I'm about to purchase a new machine, and am contemplating the P4
800FSB 2.8 Intel chip. I'm a little bit confused as to the benefit I
will be getting from the 800MHz FSB.

I've been quoted an ASUS motherboard that can operate at the 800FSB
speed.

However, the max memory speed is 400MHz DDR. Its also been
recommended that i use dual channel DDR. Does the dual channel DDR
efffectively allow the memory to run at 800MHz? Secondly, if I used
plain 400MHz DDR would I effectively be slowing down my overall bus
speed to 400?

My application is as a web development and database workstation, i.e.
I don't need powerhouse graphics.

Thanks for the help,

Tony Simopoulos

FSB clock rate is 200MHz, quad-rate, which is the "800MHz" figure you
mention.
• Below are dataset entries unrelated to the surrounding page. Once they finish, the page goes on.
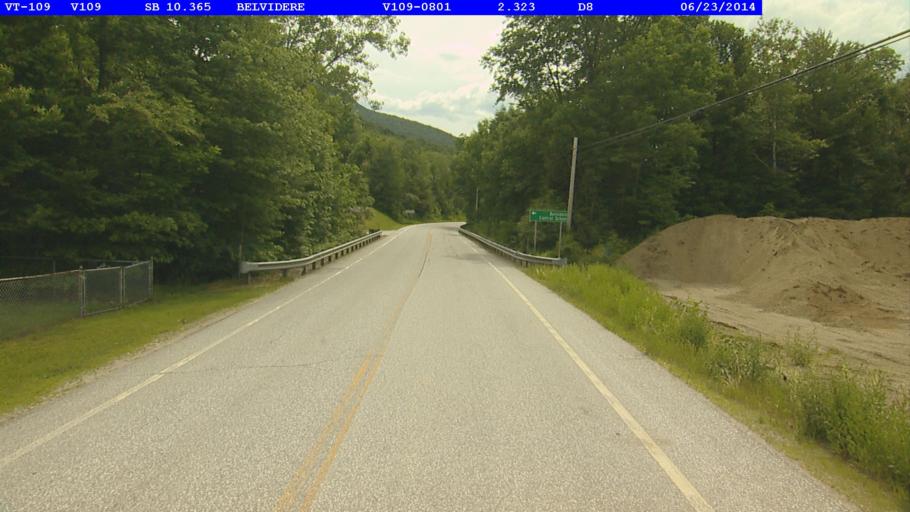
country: US
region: Vermont
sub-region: Lamoille County
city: Johnson
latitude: 44.7481
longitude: -72.7011
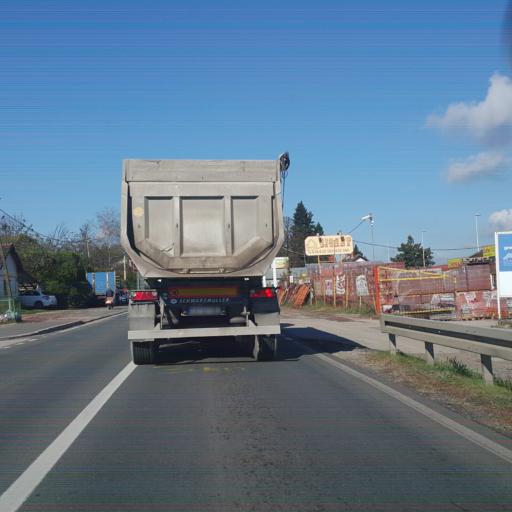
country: RS
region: Central Serbia
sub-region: Raski Okrug
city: Vrnjacka Banja
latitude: 43.6385
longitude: 20.9270
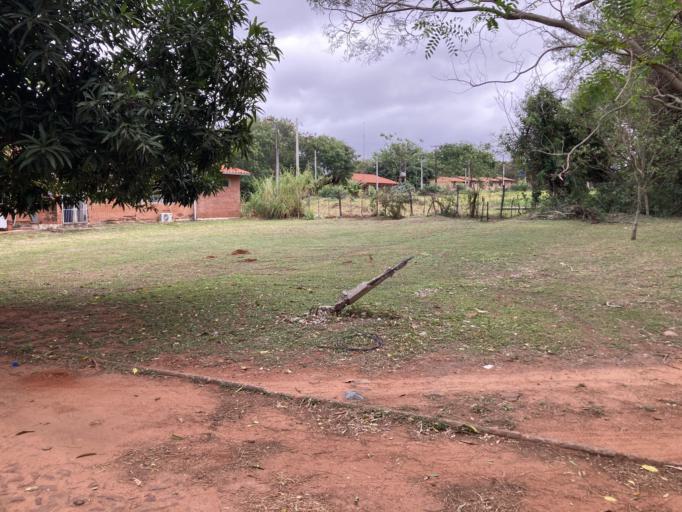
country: PY
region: Central
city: Fernando de la Mora
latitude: -25.3445
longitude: -57.5303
The memory is also at 200MHz, double-rate (hence "DDR"), which
is what you're calling "400MHz". Nobody uses DDR-MHz-rates for memory
though, generally it's mentioned as "PC(nnnn)", which in your case would
be PC3200.

You are not slowing anything down nor making any mistake, the proposed
parts are correct for your performance/needs.
 
D

DaveW

The FSB of the sysytem is 200 MHz.
The CPU runs INTERNALLY at 4x the FSB= 800 MHz
The DDR (Double Data Rate) RAM runs at double the FSB= 400MHz. If you run
this DDR in dual channel mode you will not increase the frequency speed
further but the memory data transfer rate bandwidth will double. So
effectively, Yes, the RAM will run faster.
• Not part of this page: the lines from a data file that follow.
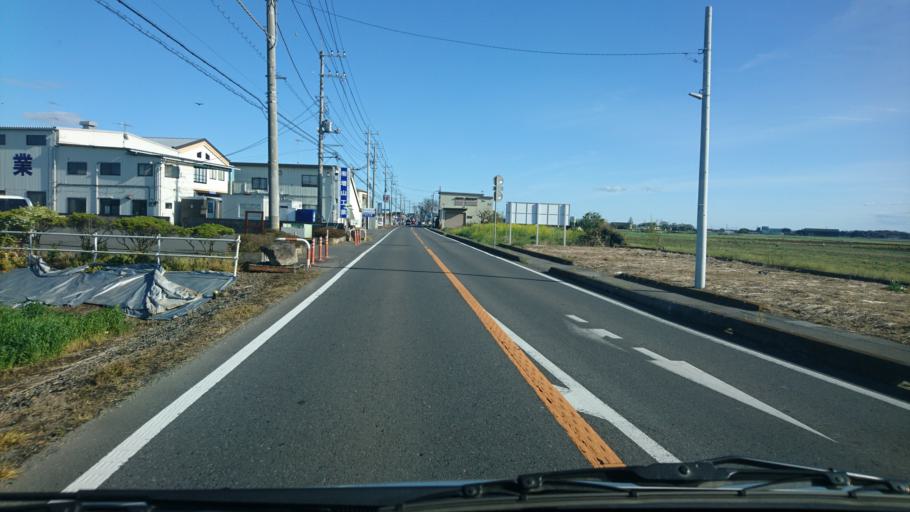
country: JP
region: Ibaraki
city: Yuki
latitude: 36.2909
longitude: 139.8937
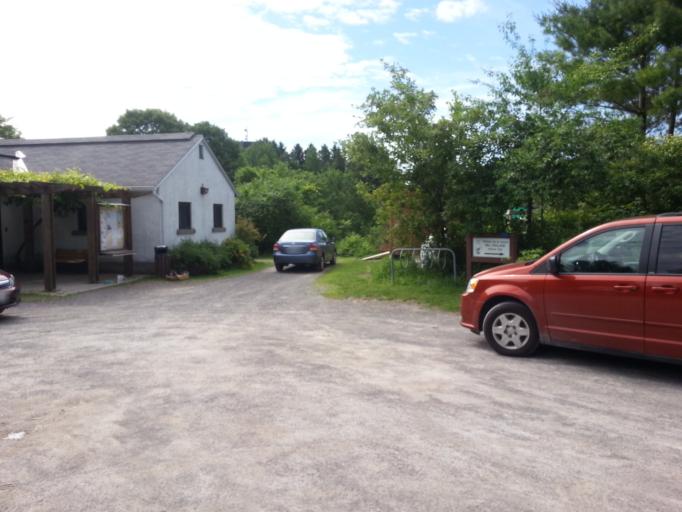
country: CA
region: Ontario
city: Ottawa
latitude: 45.3870
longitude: -75.7034
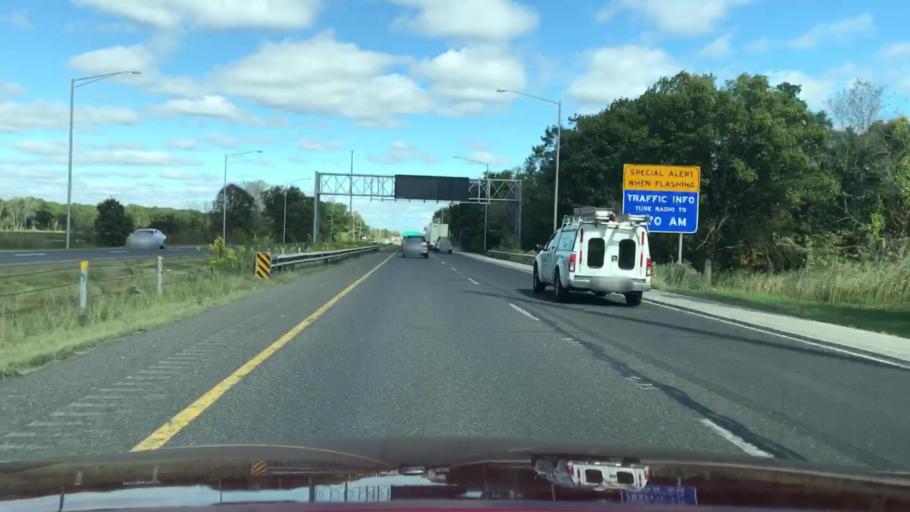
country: US
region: Illinois
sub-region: Cook County
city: Glenwood
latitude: 41.5576
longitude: -87.5835
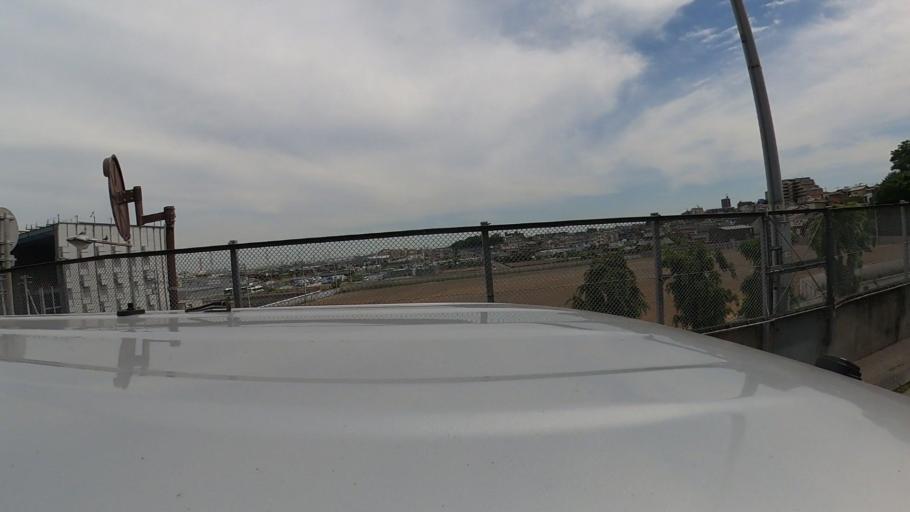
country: JP
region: Saitama
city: Wako
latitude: 35.8007
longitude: 139.6195
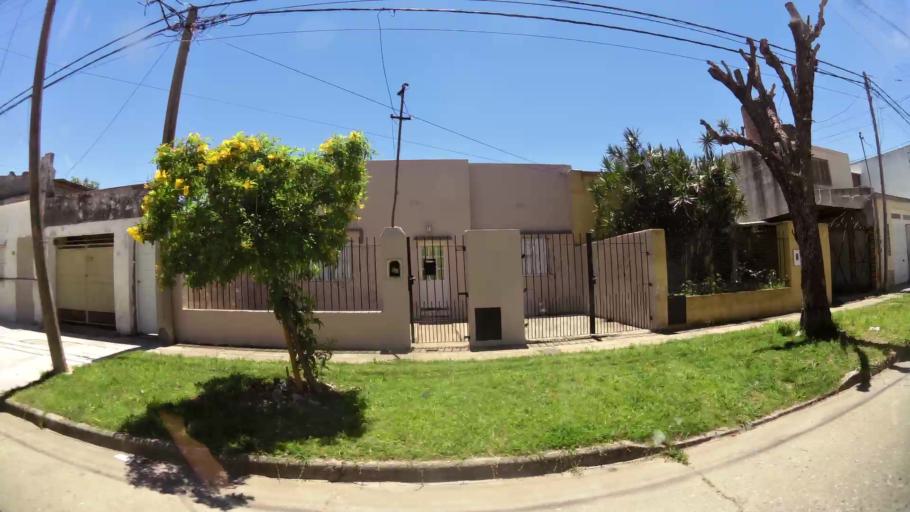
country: AR
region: Santa Fe
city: Santa Fe de la Vera Cruz
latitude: -31.6480
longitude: -60.7256
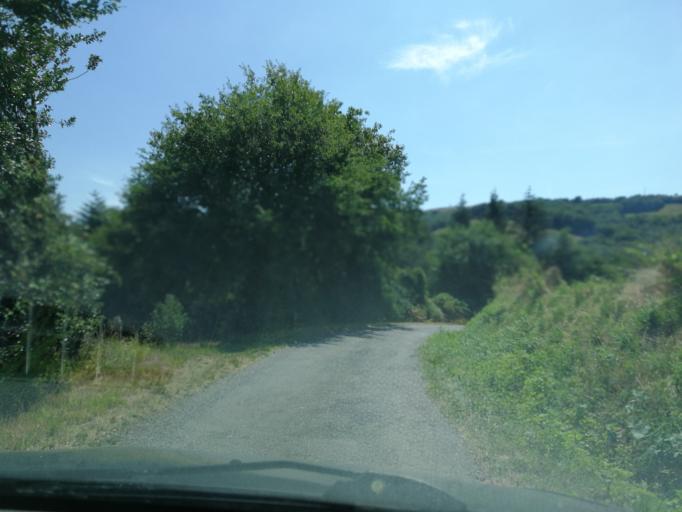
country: FR
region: Auvergne
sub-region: Departement du Cantal
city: Maurs
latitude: 44.6878
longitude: 2.3293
The above is a highly recommended configuration for your new system.
 
T

Trent©

Hi,

I'm about to purchase a new machine, and am contemplating the P4
800FSB 2.8 Intel chip. I'm a little bit confused as to the benefit I
will be getting from the 800MHz FSB.

I've been quoted an ASUS motherboard that can operate at the 800FSB
speed.

However, the max memory speed is 400MHz DDR. Its also been
recommended that i use dual channel DDR. Does the dual channel DDR
efffectively allow the memory to run at 800MHz? Secondly, if I used
plain 400MHz DDR would I effectively be slowing down my overall bus
speed to 400?

My application is as a web development and database workstation, i.e.
I don't need powerhouse graphics.

Thanks for the help,

Tony Simopoulos

Besides the other excellent replies, Tony...

You need to get TWO memory modules in order to get the 800
performance. Each module needs to be installed in a different
channel...A & B. For example, if yer gonna get 1 gig total, get 2
512's.

Make sure you get the 2.8 with the 1 meg cache. And I'd suggest a
mainboard with 4 memory slots...for future expansion without having to
dump the then-current memory.

I've gotten fond of the Intel boards.

Good luck.


Have a nice week...

Trent©

Follow Joan Rivers' example --- get pre-embalmed!
 
F

Frank Kirk

You need to get TWO memory modules in order to get the 800
performance. Each module needs to be installed in a different
channel...A & B. For example, if yer gonna get 1 gig total, get 2
512's.

Make sure you get the 2.8 with the 1 meg cache. And I'd suggest a
mainboard with 4 memory slots...for future expansion without having to
dump the then-current memory.

I've gotten fond of the Intel boards.

I recently purchased an Intel D865GBF mainboard, but can't get system to boot.
Would you happen to know if this board requires non-ECC memory? Many thanks.